分析文本 -
_____
大鼠IL-1β定量分析酶聯免疫檢測試劑盒組成:

標本收集:

1.標本的收集請按下列流程進行操作 ；

A.細胞上清標本離心去除懸浮物後即可 ；

B.血清標本應是自然凝固後，取上清 ，避免在冰箱中凝固血液 ；

C.血漿標本 ，推薦用EDTA的方法收集 ；

D.若待測樣本不能及時檢測 ，標本收集後請分裝 ，凍存於－20℃ ，避免反複凍融 。

2.血清標本不應添加任何防腐劑或抗凝劑 ；

3.標本應清澈透明 ，檢測前樣本中如有懸浮物應通過離心去除 。

4.請勿使用溶血 ，高血脂或汙染的標本檢測 ，否則結果將不準確 。

注 ：大鼠血清或血漿樣本請用樣本分析緩衝液做倍比稀釋後再檢測 。

注意事項:

1.試劑盒請保存在2～8℃ 。

2.濃縮洗滌液因在低溫下可能有結晶 ，請水浴加熱使結晶完全溶解後再配製工作液 。

3.標準品複溶加樣後 ，剩餘部份請丟棄 。

4.底物請勿接觸氧化劑和金屬。

5.加樣時 ，請及時更換槍頭 ，避免交叉汙染。

6.嚴禁混用不同批號的試劑盒組份 。

7.充分混勻對保證反應結果的準性很重要 ，在加液後請輕輕叩擊邊緣以保證混勻 。

8.室溫反應 ，請嚴格控製在25～28℃ 。
_____
作答要求 1 - 根據大鼠IL-1β檢測試劑盒的說明，試劑盒應保存在什麼溫度下？
作答要求 2 - 請從大鼠IL-1β檢測試劑盒說明的最後一條注意事項之後往下續寫。

已存條目
_____
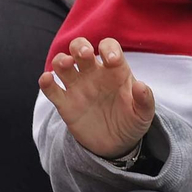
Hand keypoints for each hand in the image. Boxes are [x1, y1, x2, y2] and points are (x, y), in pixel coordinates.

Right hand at [37, 37, 154, 160]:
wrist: (116, 145)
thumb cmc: (131, 122)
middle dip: (79, 46)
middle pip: (80, 48)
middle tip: (84, 53)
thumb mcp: (144, 114)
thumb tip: (141, 86)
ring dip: (61, 60)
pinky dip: (46, 82)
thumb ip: (145, 100)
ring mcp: (78, 87)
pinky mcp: (65, 104)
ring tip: (66, 65)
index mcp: (114, 70)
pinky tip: (47, 79)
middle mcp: (93, 74)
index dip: (109, 48)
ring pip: (62, 64)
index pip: (109, 47)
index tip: (112, 60)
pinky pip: (51, 89)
_____
練習輸出 1 - 試劑盒應保存在2～8℃。

練習輸出 2 -
9.洗滌過程是至關重要的 ，洗滌不充分會使精確度下降並導致結果誤差較大 。

10.試驗中標準品和樣本檢測時建議作雙複孔 。

11.加樣過程中避免氣泡的產生 。

12.血清和血漿標本的檢測時 ，檢測抗體的孵育時間應適當延長 。

檢測前準備工作:

1.試劑盒自冰箱中取出後應置室溫（25～28℃）平衡20分鍾 ；每次檢測後剩餘試劑請及時於2～8℃保存 。

2.將濃縮洗滌液用雙蒸水或去離子水稀釋(1份加19份水) 。

3.如有5X準品稀釋液 ，請按所需量用雙蒸水或去離子水稀釋(1份加4水) 。

4.標準品: 按標簽複溶體積加入標準品稀釋液複溶使大鼠IL-1β終濃度達到4000pg/ml ，室溫反應 ，請嚴格控製在25～28℃ ，靜置10~15分鍾後輕輕混懸（建議抽吸幾次）待徹底溶解 ，用標準品稀釋液倍比梯度稀釋後依次加入檢測孔中。（標準曲線取七個點 ，最高濃度為4000pg/m l,標準品稀釋液直接加入作為0濃度） 。

洗滌方法:

自動洗板機或人工洗板 ：每孔洗滌液為300ul ，注入與吸出間隔15-30秒 。洗板5次 。最後一次洗板完成後將板倒扣著在厚吸水紙上用力拍幹 。

實驗過程需自備的材料 ：

1.不同規格的加樣槍及相應的槍頭 ；   

2.酶標儀 ；

3.自動洗板機 ；                     

4.去離子水或雙蒸水 ；

操作步驟:

1.通過計算並確定一次性實驗所需的板條數 ，取出所需板條放置在框架內 ，暫時用不到板條請放回鋁箔袋密封 ，保存於4℃ 。

2.建議設置本底較正孔 ，即空白孔設置方法為該孔隻加TMB顯色液和中止液 。每次實驗均需做標準品對照並畫出標準曲線 。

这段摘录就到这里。